At 15, Dylan is struggling. He's struggling with his explosive acne that has declared war on his face, struggling with his pushy younger sister, struggling with his nagging mum and her lame and misguided attempts to 'connect' with him, struggling with his dad who never seems to have time for him anymore, struggling with his retarded old phone-me-down courtesy of Hamish Banning pushing him and his iPhone off Jump Rock into the harbour, and he's struggling with his constant preoccupation with sex combined with his complete inability to attract any girl. Struggling, but surviving. But when his English teacher reads out Dylan's creative writing piece to the class, revealing him to be a sensitive and perhaps promising writer (though in some classmates' opinion, pretty gay), it sets off a chain of events, including unlikely interest from a few hot girls and a viscous physical and verbal bullying attack, which sends Dylan on a frantic roller coaster of emotions culminating in a revelation that could make or break his survival.

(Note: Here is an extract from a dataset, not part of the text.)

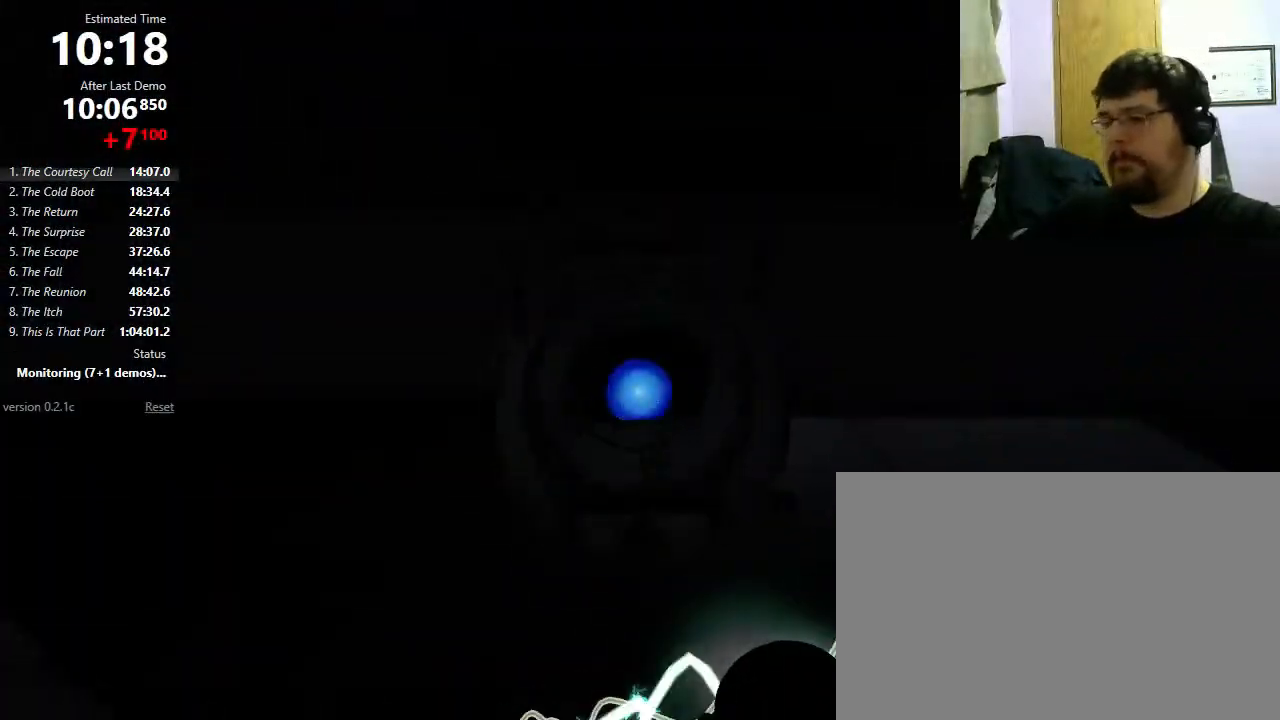
{"keys": ["shift", "w"], "mouse": [], "events": []}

Andrew Daddo had a starring role on 'I'm a Celebrity, Get Me Out of Here!' in 2015, but his first real TV job was as host of the ABC's national music show The Factory, which gave him cult status amongst Australian teenagers. After a year in New York as the first Australian to graduate to MTV 'VJ', he returned to become a household name with programs like The World's Greatest Commercials, Australia's Funniest People and comfortably adapted to news program 11AM. He's presented the Olympics with Seven in Sydney and Beijing, enjoyed the good life of a professional traveller with The Great Outdoors, appeared in three films and one stage show. Andrew's done a lot!

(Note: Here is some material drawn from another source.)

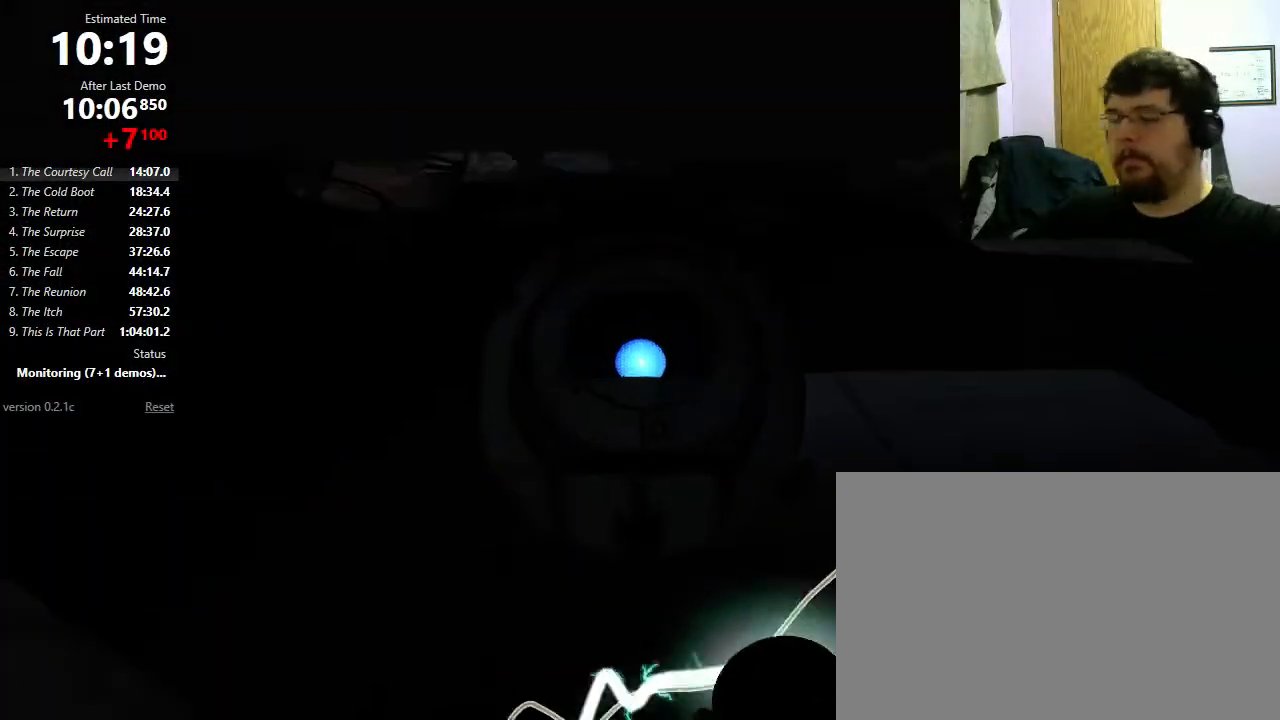
{"keys": ["shift", "w"], "mouse": [], "events": []}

Andrew Daddo is also an accomplished author of 25 best-selling books for all ages - picture books, chapter books, short story collections, young adult novels and adult non-fiction. He writes each month for Australian Golf Digest and contributes regularly to Essential Kids, Sydney Morning Herald and various travel magazines.
Over the past ten years he has spoken to literally hundreds of thousands of school children around Australia about the importance of literacy.